__ASSIGNMENT__. Print every line of the listing below word for word, but omit the pictures.

Tasks for understanding figures:
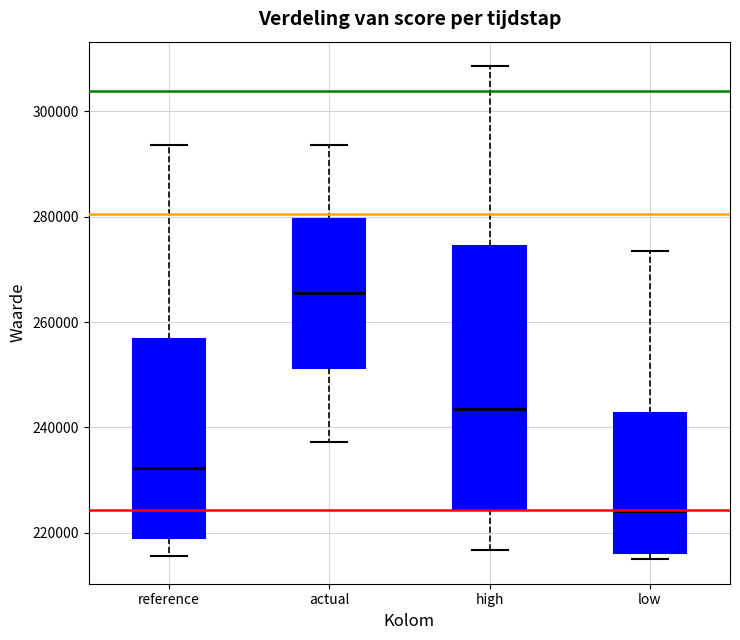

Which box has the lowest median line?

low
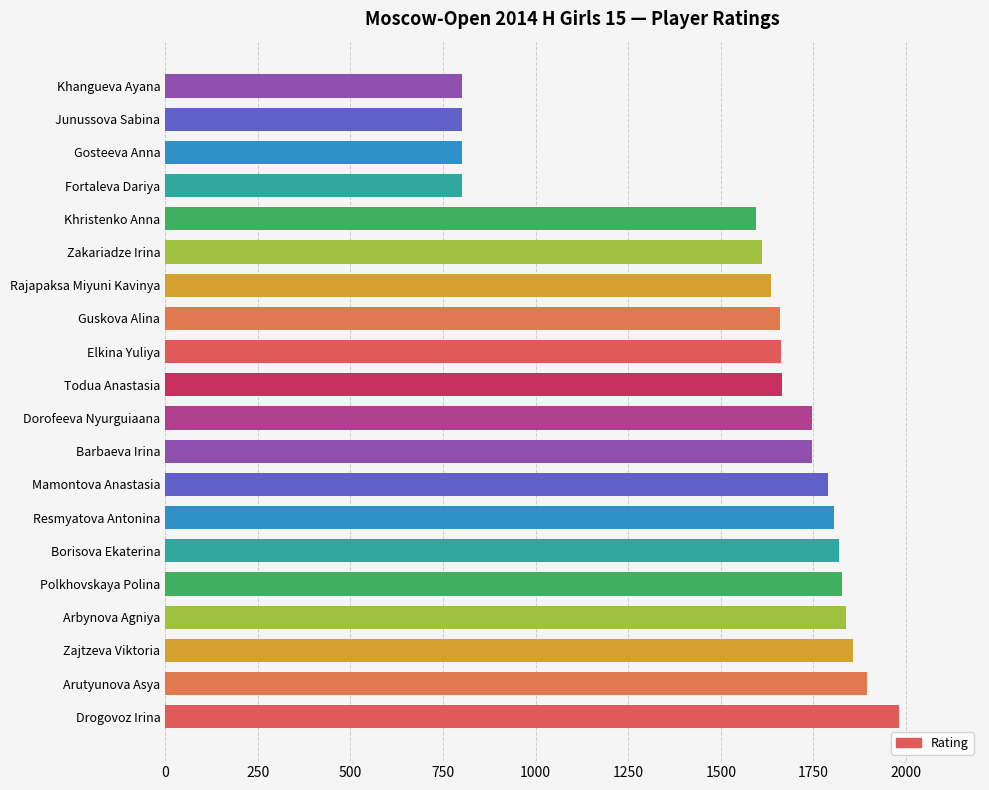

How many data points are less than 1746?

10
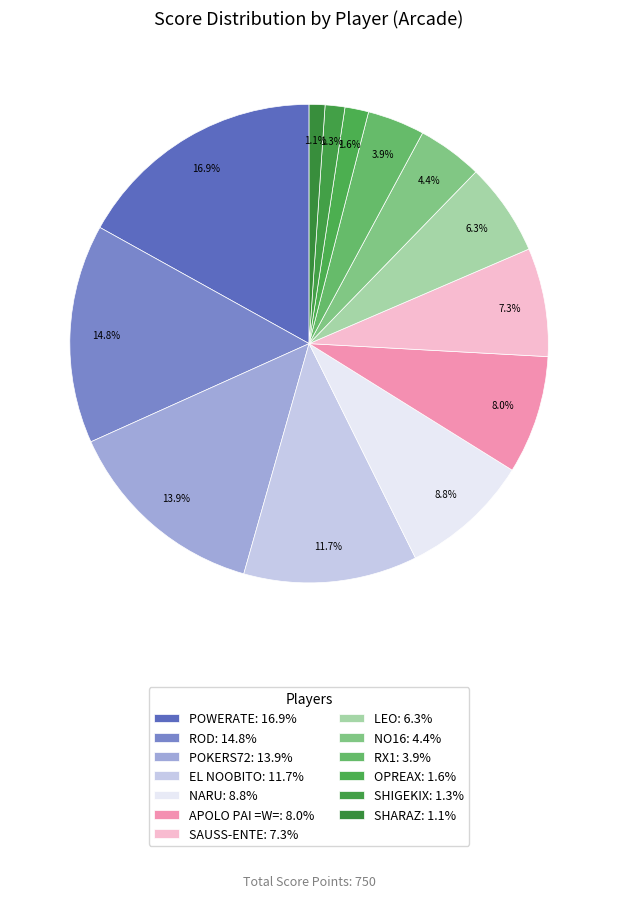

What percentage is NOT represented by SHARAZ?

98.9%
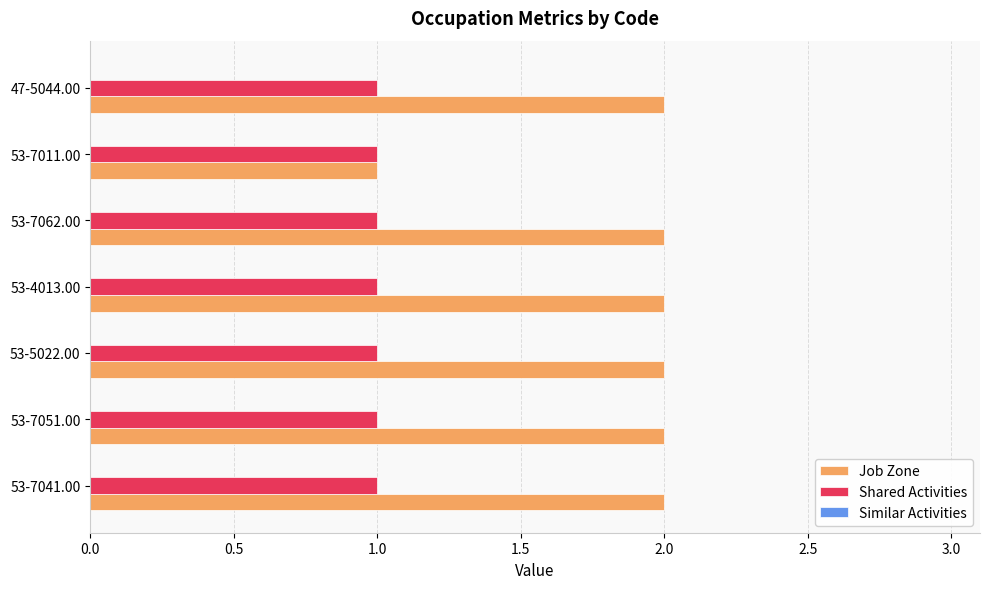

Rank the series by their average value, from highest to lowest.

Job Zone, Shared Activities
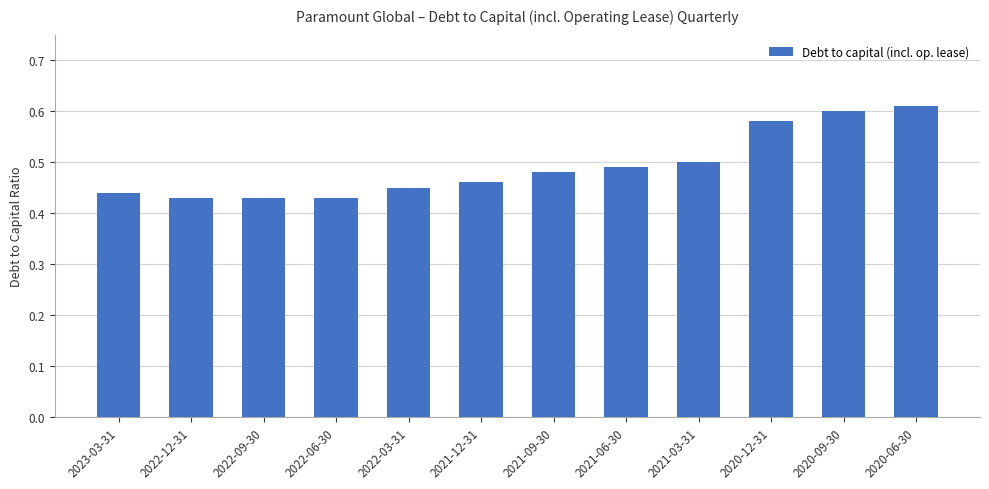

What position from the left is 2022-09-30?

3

__OUTPUT OF THE EXERCISE__.
Which box has the lowest median line?

low

How many data points are less than 1746?

10

What percentage is NOT represented by SHARAZ?

98.9%

Rank the series by their average value, from highest to lowest.

Job Zone, Shared Activities

What position from the left is 2022-09-30?

3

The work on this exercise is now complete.